Monday, March 19, 2012
Eduardo Penalver has a intriguing post about the difficulty of enforcing small property claims:
I've been thinking about small claims, becuase in the property context they are pervasive and pose a real challenge but for some reason don't get much attention.
First off, let me explain why I think small (and even medium-sized) claims pose a particular problem in the property context. (I'm not making a strong claim, here, and I don't think much hangs on the idea that this is a problem unique to property. So please forgive me if you think I'm way off base on this.)
The biggest reason is that the class action mechanism is usually not available for property disputes. Small and medium-sized property disputes, especially land conflicts, tend to be relatively small-n affairs, and the facts of each case are usually sufficiently distinct that even litgiation against a repeat player (e.g., a large landlord) may not justify class treatment.
The whole thing is worth your time.
Over at The Atlantic, Harvard philosophy professor Michael Sandel looks at the hidden costs of the "market thinking" that permeates our society:
While it is certainly true that greed played a role in the financial crisis, something bigger was and is at stake. The most fateful change that unfolded during the past three decades was not an increase in greed. It was the reach of markets, and of market values, into spheres of life traditionally governed by nonmarket norms. To contend with this condition, we need to do more than inveigh against greed; we need to have a public debate about where markets belong—and where they don’t.

** MATERIAL SUPPLIED **
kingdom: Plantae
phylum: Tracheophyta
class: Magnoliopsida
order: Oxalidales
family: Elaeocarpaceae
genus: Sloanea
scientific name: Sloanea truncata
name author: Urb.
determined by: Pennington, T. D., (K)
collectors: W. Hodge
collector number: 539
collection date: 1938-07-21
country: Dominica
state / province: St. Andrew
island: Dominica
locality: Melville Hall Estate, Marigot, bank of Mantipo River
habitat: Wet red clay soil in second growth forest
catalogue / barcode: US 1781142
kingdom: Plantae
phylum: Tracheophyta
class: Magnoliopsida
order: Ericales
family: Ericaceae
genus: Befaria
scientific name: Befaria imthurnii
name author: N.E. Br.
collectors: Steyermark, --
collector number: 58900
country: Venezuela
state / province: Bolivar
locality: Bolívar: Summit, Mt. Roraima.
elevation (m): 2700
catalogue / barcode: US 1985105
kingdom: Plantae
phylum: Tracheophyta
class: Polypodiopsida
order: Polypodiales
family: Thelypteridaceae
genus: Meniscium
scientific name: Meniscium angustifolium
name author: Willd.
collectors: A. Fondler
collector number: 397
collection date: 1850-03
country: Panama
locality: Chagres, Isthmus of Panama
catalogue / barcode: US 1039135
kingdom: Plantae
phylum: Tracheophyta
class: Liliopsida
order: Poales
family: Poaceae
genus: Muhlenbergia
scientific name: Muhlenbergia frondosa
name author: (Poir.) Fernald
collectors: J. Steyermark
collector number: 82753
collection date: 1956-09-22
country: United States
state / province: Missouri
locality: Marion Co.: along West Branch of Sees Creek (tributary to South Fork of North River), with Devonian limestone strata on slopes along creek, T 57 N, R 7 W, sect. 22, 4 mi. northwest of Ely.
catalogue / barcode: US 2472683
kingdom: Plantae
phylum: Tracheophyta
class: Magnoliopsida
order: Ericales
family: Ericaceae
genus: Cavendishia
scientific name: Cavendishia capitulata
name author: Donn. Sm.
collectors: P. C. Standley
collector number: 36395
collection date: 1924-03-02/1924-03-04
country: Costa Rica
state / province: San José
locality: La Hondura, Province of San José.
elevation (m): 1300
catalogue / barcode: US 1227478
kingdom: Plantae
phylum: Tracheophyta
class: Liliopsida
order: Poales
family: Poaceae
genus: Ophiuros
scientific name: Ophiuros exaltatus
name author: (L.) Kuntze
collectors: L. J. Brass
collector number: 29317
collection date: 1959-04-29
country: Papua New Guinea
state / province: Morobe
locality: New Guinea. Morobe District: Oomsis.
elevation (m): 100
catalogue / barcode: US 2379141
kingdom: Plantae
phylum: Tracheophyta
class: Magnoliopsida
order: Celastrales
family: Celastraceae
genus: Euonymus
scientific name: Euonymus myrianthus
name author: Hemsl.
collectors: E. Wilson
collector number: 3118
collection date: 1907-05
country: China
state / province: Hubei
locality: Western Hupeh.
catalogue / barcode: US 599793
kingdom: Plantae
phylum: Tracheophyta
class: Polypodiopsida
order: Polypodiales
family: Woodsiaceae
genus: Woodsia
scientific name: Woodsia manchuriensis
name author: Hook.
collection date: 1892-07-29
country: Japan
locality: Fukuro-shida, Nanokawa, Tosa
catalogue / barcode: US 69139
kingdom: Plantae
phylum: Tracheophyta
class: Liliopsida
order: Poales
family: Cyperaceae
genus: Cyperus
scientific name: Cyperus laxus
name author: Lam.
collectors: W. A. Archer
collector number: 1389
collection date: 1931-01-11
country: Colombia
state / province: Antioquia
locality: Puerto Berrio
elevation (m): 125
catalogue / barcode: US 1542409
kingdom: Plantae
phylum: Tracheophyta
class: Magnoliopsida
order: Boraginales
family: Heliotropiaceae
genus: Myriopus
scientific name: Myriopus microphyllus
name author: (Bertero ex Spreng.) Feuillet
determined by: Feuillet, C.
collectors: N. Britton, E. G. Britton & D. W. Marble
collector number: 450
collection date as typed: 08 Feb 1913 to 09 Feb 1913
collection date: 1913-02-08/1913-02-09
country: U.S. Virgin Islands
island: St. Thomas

** PROBLEM DESCRIPTION **
Reproduce the blog excerpt on small property claims and market thinking in full, word for word, with its original spelling and punctuation.

** RESPONSE AREA **
Monday, March 19, 2012
Eduardo Penalver has a intriguing post about the difficulty of enforcing small property claims:
I've been thinking about small claims, becuase in the property context they are pervasive and pose a real challenge but for some reason don't get much attention.
First off, let me explain why I think small (and even medium-sized) claims pose a particular problem in the property context. (I'm not making a strong claim, here, and I don't think much hangs on the idea that this is a problem unique to property. So please forgive me if you think I'm way off base on this.)
The biggest reason is that the class action mechanism is usually not available for property disputes. Small and medium-sized property disputes, especially land conflicts, tend to be relatively small-n affairs, and the facts of each case are usually sufficiently distinct that even litgiation against a repeat player (e.g., a large landlord) may not justify class treatment.
The whole thing is worth your time.
Over at The Atlantic, Harvard philosophy professor Michael Sandel looks at the hidden costs of the "market thinking" that permeates our society:
While it is certainly true that greed played a role in the financial crisis, something bigger was and is at stake. The most fateful change that unfolded during the past three decades was not an increase in greed. It was the reach of markets, and of market values, into spheres of life traditionally governed by nonmarket norms. To contend with this condition, we need to do more than inveigh against greed; we need to have a public debate about where markets belong—and where they don’t.